The characters that make up a “text” file are code points. A character encoding scheme maps the code points it understands into numbers that are stored in the file.
UTF-8 and ISO-8859-1 are two different character encoding schemes. A file can technically be encoded in one or the other (or some other scheme entirely) but not in both.
However, when a file contains only code points that are encoded identically by 2 or more encoding schemes, then, unless there is some special meta-data in the file to indicate which encoding scheme is being used, the “proper” scheme is not knowable from the file’s contents.
UTF-8 is a variable-length encoding (the size of the number each code point is mapped to varies); ISO-8859-1 is a fixed length encoding (the size of the number each code point is mapped to is 1 byte).

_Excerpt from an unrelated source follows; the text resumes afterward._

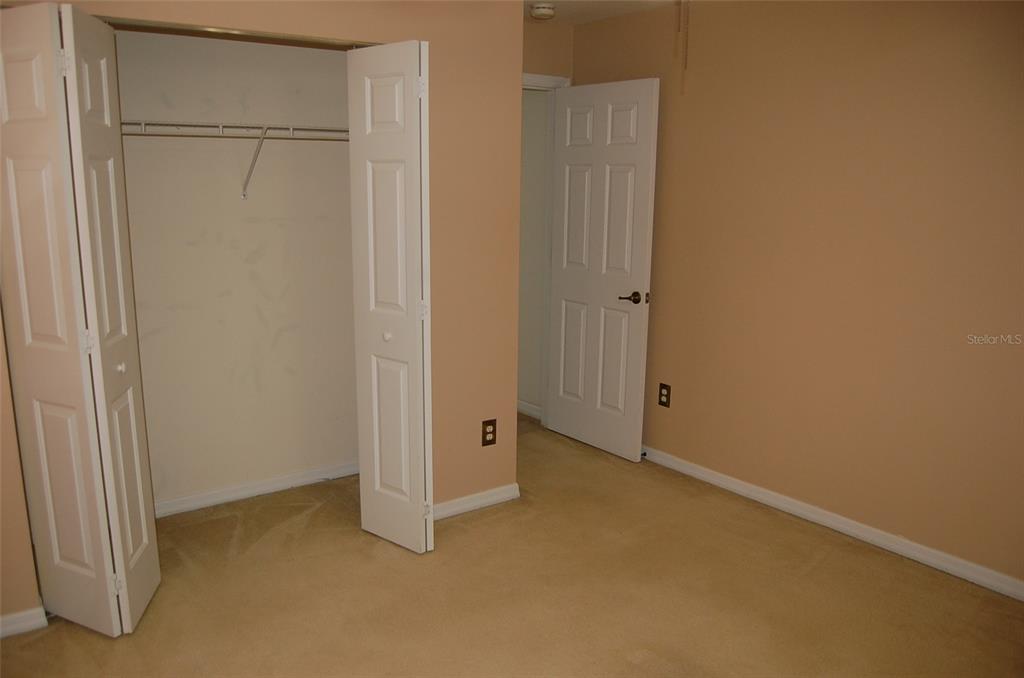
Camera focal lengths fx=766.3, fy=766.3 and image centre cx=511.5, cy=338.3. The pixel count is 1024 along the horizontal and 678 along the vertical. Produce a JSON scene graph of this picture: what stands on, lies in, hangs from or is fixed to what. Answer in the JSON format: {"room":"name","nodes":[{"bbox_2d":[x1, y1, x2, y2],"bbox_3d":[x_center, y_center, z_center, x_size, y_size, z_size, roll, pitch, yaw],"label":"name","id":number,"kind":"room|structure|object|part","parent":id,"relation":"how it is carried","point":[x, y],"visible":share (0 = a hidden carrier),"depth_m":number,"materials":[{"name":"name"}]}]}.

Since ISO-8859-1 represents each code point in a byte, it can only encode 256 code points, the first 256 code points of the Unicode character set. UTF-8 can be used to encode most (if not all) code points of the UNICODE character set.
Code points 0 - 127 are encoded identically by the UTF-8 and ISO-8859-1 schemes. Code points 128 - 255 differ by becoming a 2-byte sequence with UTF-8 whereas they are single bytes with ISO-8859-1.
So, if an ISO-8859-1 encoded file contains any code point from 128-255, then it will be a different size than a UTF-8 encoded file that contains the same code points.